TASK:
Complete, exact copies of all entries are needed.
** TASK DATA follows **
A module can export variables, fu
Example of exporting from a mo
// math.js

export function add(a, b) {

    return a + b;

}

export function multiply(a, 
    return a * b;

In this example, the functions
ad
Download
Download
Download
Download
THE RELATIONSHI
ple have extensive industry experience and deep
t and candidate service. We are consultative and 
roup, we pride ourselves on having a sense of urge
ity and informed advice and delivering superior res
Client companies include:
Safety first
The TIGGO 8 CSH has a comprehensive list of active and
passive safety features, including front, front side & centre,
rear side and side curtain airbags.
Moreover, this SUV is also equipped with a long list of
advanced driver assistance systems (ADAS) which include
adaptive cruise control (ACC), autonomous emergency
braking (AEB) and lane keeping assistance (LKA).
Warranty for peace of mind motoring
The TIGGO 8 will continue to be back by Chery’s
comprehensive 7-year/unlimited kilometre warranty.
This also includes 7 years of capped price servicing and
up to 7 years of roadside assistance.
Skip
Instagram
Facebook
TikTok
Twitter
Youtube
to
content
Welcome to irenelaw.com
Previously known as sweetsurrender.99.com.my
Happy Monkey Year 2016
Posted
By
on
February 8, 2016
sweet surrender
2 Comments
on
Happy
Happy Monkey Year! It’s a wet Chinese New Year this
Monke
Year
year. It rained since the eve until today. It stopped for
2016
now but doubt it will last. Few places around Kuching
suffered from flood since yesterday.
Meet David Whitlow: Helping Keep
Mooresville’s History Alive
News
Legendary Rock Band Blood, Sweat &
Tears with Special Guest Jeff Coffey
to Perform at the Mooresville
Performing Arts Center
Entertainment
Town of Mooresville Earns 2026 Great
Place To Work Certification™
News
** End of TASK DATA **
ANSWER SPACE:
A module can export variables, fu
Example of exporting from a mo
// math.js

export function add(a, b) {

    return a + b;

}

export function multiply(a, 
    return a * b;

In this example, the functions
ad
Download
Download
Download
Download
THE RELATIONSHI
ple have extensive industry experience and deep
t and candidate service. We are consultative and 
roup, we pride ourselves on having a sense of urge
ity and informed advice and delivering superior res
Client companies include:
Safety first
The TIGGO 8 CSH has a comprehensive list of active and
passive safety features, including front, front side & centre,
rear side and side curtain airbags.
Moreover, this SUV is also equipped with a long list of
advanced driver assistance systems (ADAS) which include
adaptive cruise control (ACC), autonomous emergency
braking (AEB) and lane keeping assistance (LKA).
Warranty for peace of mind motoring
The TIGGO 8 will continue to be back by Chery’s
comprehensive 7-year/unlimited kilometre warranty.
This also includes 7 years of capped price servicing and
up to 7 years of roadside assistance.
Skip
Instagram
Facebook
TikTok
Twitter
Youtube
to
content
Welcome to irenelaw.com
Previously known as sweetsurrender.99.com.my
Happy Monkey Year 2016
Posted
By
on
February 8, 2016
sweet surrender
2 Comments
on
Happy
Happy Monkey Year! It’s a wet Chinese New Year this
Monke
Year
year. It rained since the eve until today. It stopped for
2016
now but doubt it will last. Few places around Kuching
suffered from flood since yesterday.
Meet David Whitlow: Helping Keep
Mooresville’s History Alive
News
Legendary Rock Band Blood, Sweat &
Tears with Special Guest Jeff Coffey
to Perform at the Mooresville
Performing Arts Center
Entertainment
Town of Mooresville Earns 2026 Great
Place To Work Certification™
News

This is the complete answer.